**EXERCISE INSTRUCTIONS**:
This task calls for the lines below starting at the one containing "buildings to reach zero-carbon outcomes. Most" and ending at the one containing "climbing lions, crater lakes, and th", repeated exactly with both ends kept and pictures left out.

**EXTRACTED DATA**:
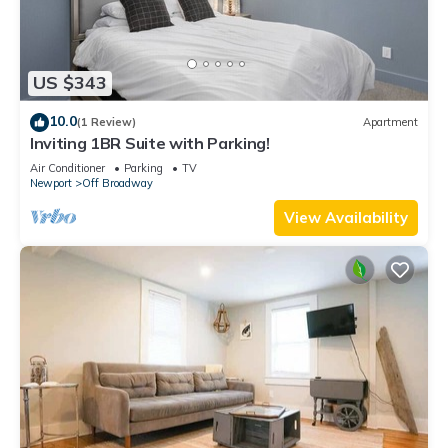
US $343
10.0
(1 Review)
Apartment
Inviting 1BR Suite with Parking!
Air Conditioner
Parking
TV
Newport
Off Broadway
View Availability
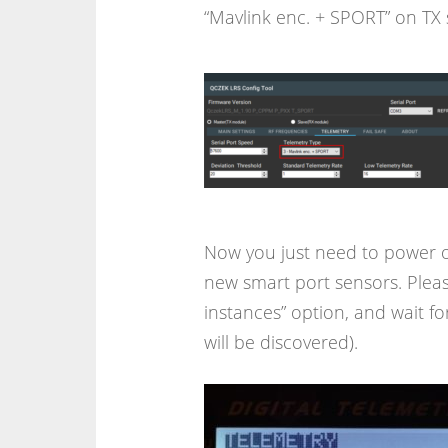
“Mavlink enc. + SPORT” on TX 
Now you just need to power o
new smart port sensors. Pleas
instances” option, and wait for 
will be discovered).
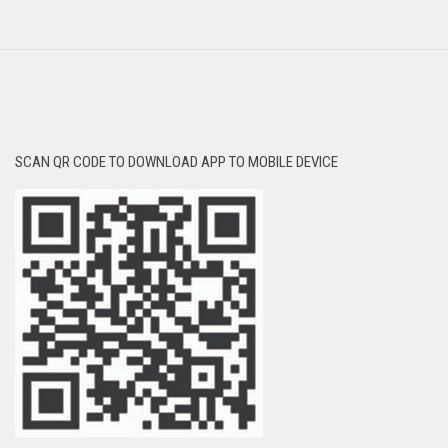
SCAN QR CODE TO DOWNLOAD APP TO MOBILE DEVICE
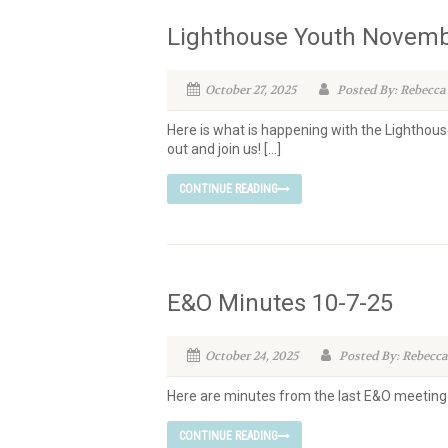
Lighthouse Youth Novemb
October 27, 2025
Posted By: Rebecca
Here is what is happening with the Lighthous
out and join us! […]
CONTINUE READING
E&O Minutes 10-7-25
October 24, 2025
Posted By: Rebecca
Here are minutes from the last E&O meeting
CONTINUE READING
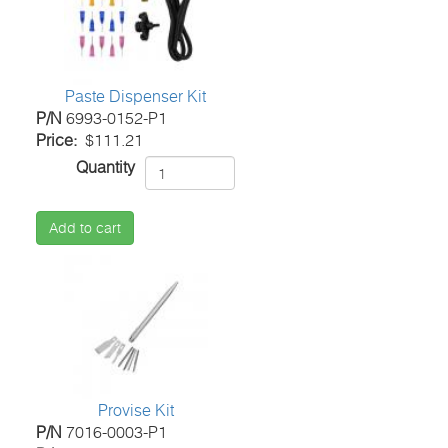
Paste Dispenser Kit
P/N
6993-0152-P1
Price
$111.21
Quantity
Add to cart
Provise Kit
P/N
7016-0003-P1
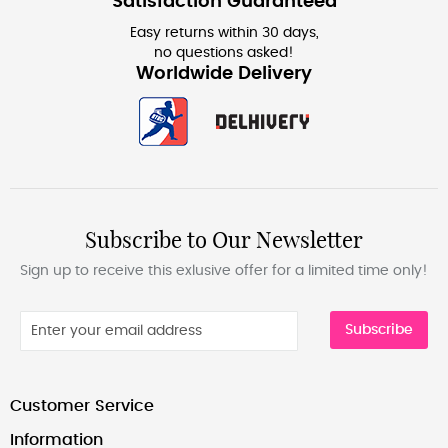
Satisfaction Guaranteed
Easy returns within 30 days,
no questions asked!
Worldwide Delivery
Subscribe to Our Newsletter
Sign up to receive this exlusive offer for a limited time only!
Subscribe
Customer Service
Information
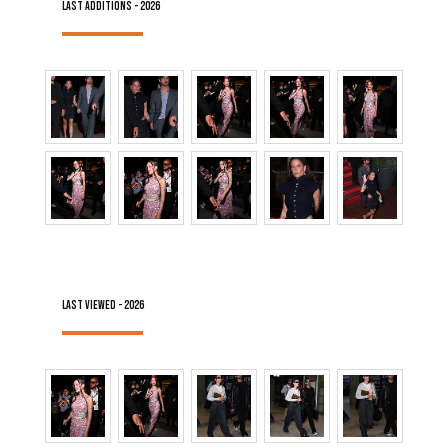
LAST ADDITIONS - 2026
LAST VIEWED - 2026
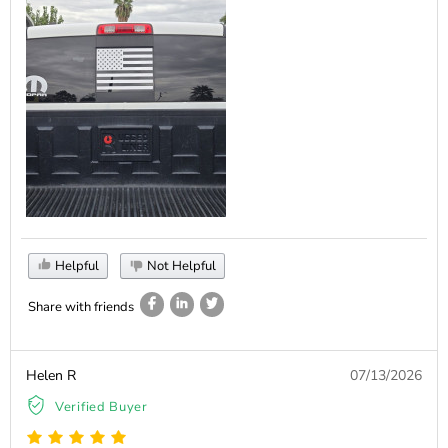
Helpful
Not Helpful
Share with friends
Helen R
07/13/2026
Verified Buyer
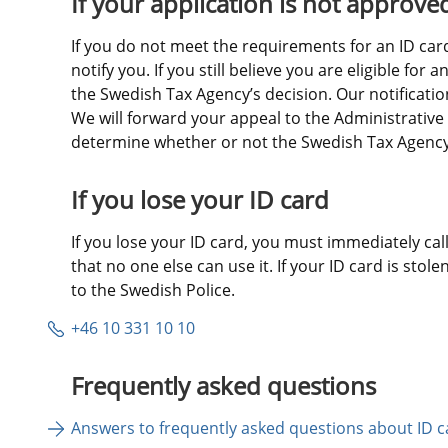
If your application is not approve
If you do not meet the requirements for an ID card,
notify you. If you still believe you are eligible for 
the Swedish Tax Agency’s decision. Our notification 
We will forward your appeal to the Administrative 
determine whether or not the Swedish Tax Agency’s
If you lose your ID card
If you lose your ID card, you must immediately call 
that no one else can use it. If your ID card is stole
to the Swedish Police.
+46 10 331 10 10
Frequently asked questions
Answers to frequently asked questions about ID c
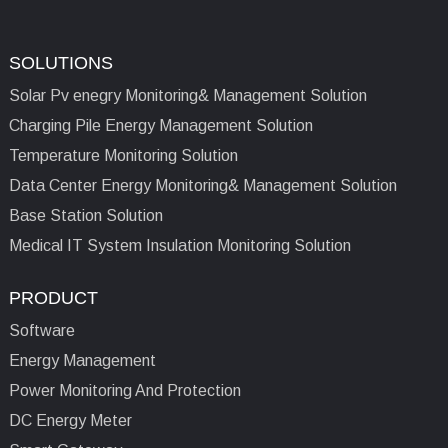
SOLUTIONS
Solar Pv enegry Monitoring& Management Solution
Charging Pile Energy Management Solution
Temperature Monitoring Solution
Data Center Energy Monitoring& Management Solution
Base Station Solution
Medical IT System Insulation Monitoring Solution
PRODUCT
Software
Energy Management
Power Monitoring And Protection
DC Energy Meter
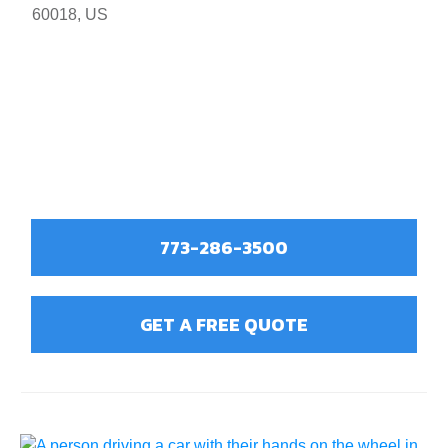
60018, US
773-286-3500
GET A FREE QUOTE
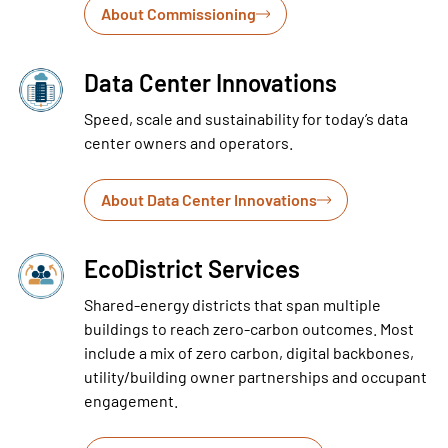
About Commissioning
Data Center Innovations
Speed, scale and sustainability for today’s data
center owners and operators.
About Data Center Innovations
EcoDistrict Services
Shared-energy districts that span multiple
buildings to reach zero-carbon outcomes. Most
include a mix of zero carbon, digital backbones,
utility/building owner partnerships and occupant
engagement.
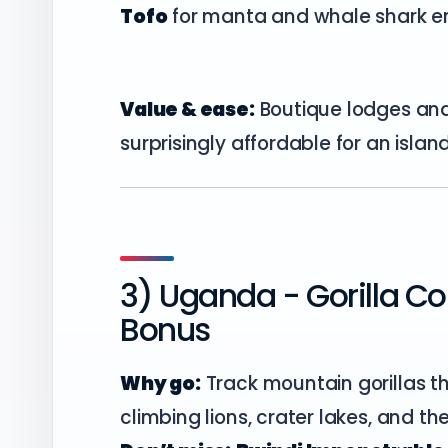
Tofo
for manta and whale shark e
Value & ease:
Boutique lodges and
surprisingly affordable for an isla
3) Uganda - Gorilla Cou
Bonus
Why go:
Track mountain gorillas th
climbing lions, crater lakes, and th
==
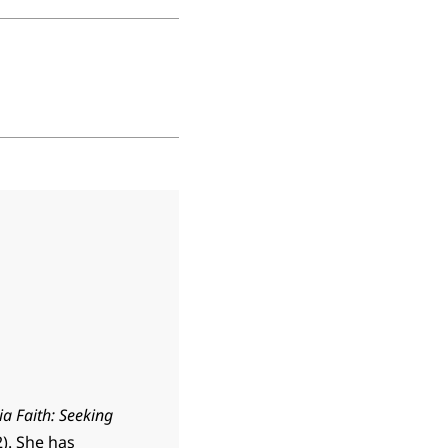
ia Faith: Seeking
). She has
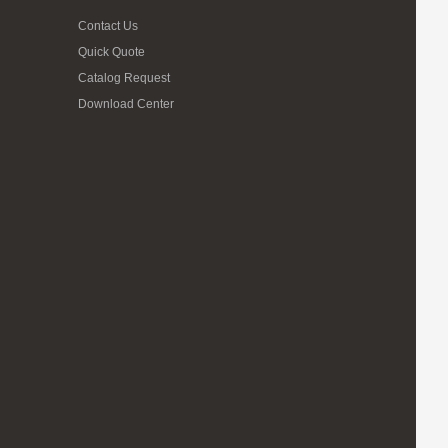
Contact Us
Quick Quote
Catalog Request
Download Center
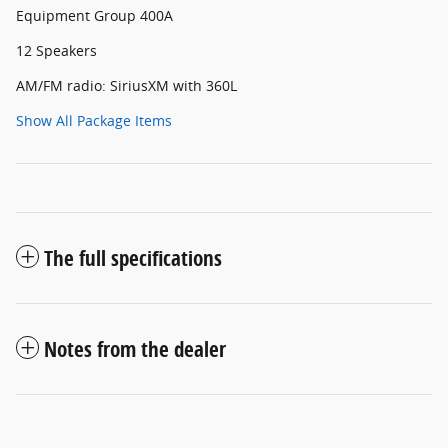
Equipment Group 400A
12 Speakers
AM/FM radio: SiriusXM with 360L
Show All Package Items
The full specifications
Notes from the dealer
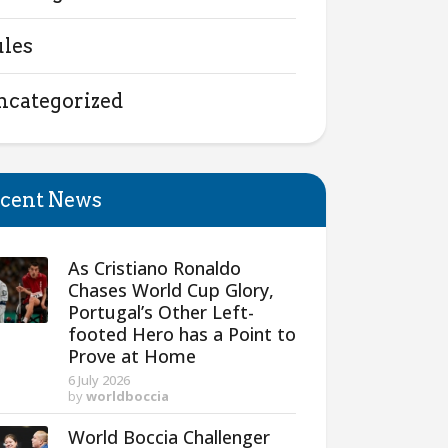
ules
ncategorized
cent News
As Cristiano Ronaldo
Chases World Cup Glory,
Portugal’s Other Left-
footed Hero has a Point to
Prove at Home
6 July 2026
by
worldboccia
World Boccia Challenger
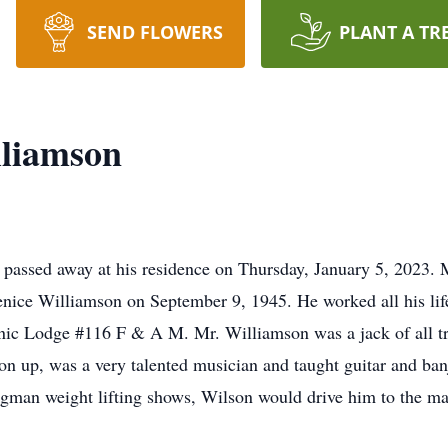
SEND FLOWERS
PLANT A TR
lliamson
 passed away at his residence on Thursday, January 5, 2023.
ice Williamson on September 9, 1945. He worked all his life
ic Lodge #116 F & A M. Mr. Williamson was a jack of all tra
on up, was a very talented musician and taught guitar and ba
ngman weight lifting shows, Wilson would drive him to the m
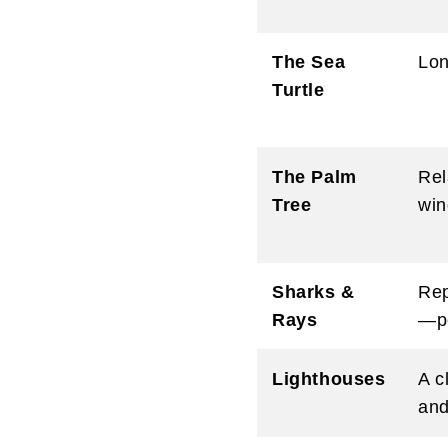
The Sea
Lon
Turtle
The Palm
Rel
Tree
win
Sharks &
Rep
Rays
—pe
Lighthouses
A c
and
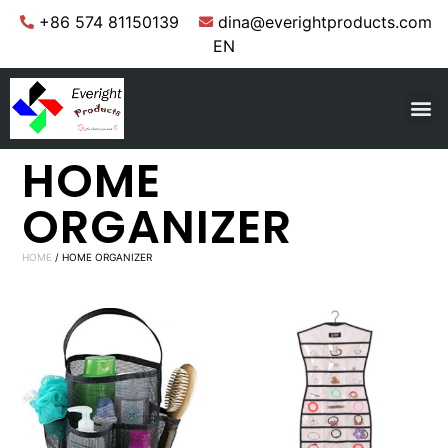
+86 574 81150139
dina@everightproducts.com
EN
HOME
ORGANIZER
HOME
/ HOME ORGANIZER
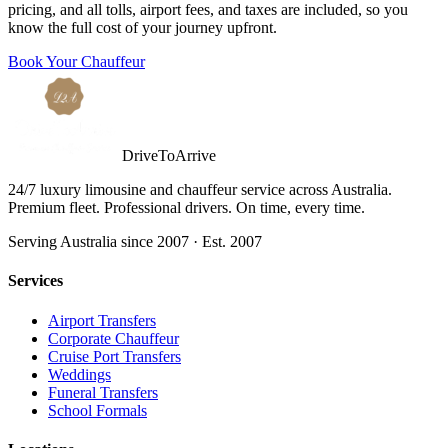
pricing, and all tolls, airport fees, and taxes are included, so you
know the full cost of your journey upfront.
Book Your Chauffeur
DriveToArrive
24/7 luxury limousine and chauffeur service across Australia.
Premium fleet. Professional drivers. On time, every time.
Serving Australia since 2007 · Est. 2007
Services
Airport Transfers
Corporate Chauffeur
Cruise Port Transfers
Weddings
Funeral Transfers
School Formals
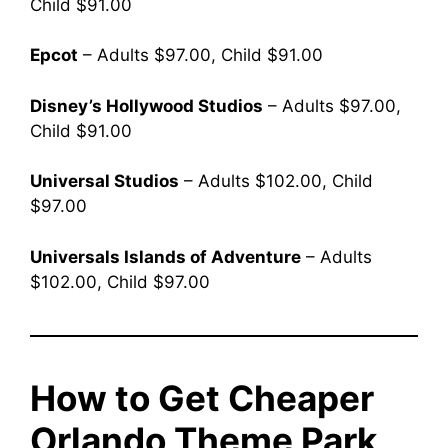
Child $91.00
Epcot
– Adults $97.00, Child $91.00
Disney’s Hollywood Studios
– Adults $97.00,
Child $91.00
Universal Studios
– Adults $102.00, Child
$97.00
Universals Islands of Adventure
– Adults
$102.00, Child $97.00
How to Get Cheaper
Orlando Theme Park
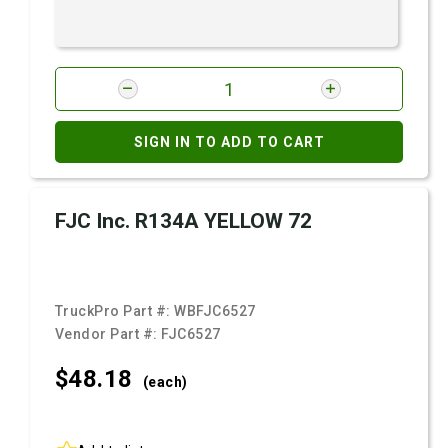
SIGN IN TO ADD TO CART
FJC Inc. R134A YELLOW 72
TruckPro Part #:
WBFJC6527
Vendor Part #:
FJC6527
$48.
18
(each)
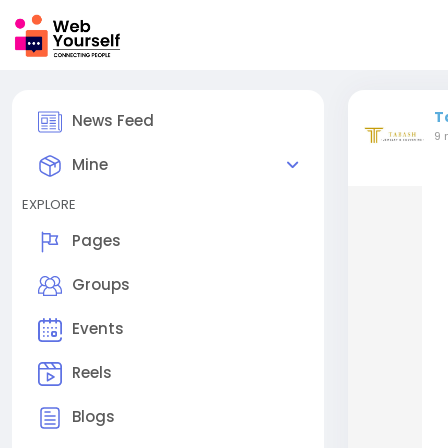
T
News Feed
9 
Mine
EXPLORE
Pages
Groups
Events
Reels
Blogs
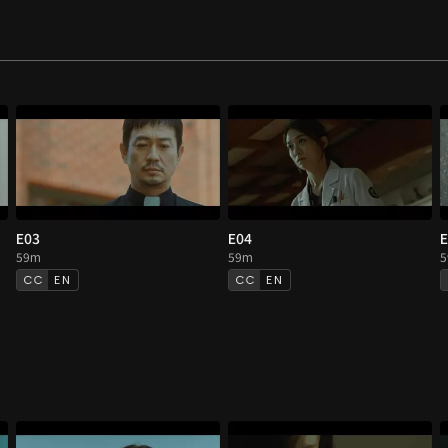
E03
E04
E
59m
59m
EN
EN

**RESPONSE BELOW**:
buildings to reach zero-carbon outcomes. Most
include a mix of zero carbon, digital backbones,
utility/building owner partnerships and occupant
engagement.
Tofo
for manta and whale shark e
Value & ease:
Boutique lodges and
surprisingly affordable for an isla
3) Uganda - Gorilla Cou
Bonus
Why go:
Track mountain gorillas th
climbing lions, crater lakes, and th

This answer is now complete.